| Exercise instructions |
Scanning the entries below, copy every line that contains the word "framed".

| Records to process |
______________________________

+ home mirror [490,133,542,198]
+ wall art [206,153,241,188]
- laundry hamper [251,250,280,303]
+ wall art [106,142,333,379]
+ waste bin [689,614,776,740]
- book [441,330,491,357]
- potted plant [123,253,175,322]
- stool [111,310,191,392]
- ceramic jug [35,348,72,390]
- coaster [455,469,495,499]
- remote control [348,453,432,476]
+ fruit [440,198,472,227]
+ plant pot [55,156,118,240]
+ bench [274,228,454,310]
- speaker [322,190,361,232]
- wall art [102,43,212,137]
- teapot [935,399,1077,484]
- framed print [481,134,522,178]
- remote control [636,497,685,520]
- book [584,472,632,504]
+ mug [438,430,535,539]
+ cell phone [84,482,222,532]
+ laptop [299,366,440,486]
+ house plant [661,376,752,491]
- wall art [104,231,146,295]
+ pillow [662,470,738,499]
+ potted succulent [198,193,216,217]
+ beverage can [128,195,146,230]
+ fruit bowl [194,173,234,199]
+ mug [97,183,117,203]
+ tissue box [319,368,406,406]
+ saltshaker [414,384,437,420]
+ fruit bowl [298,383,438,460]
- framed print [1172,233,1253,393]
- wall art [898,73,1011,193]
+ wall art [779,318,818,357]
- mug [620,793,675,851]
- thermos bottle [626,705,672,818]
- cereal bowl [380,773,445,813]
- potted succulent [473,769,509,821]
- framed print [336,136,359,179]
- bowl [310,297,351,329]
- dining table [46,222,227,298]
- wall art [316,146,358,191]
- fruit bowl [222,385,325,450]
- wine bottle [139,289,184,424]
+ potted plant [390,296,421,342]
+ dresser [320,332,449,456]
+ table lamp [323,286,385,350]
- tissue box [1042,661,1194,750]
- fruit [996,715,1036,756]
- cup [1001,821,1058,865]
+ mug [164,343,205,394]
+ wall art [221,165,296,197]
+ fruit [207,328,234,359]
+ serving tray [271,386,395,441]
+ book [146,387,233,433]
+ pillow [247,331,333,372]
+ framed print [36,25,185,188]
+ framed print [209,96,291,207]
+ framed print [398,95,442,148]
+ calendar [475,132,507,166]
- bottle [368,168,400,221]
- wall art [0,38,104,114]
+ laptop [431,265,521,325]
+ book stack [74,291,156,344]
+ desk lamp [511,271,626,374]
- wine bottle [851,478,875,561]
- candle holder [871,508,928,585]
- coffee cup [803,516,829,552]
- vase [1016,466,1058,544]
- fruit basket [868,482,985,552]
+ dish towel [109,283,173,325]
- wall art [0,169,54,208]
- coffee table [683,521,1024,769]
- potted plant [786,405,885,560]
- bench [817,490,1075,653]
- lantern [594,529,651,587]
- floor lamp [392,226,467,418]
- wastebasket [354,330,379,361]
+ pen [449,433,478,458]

______________________________

| Solution for this exercise |
- framed print [481,134,522,178]
- framed print [1172,233,1253,393]
- framed print [336,136,359,179]
+ framed print [36,25,185,188]
+ framed print [209,96,291,207]
+ framed print [398,95,442,148]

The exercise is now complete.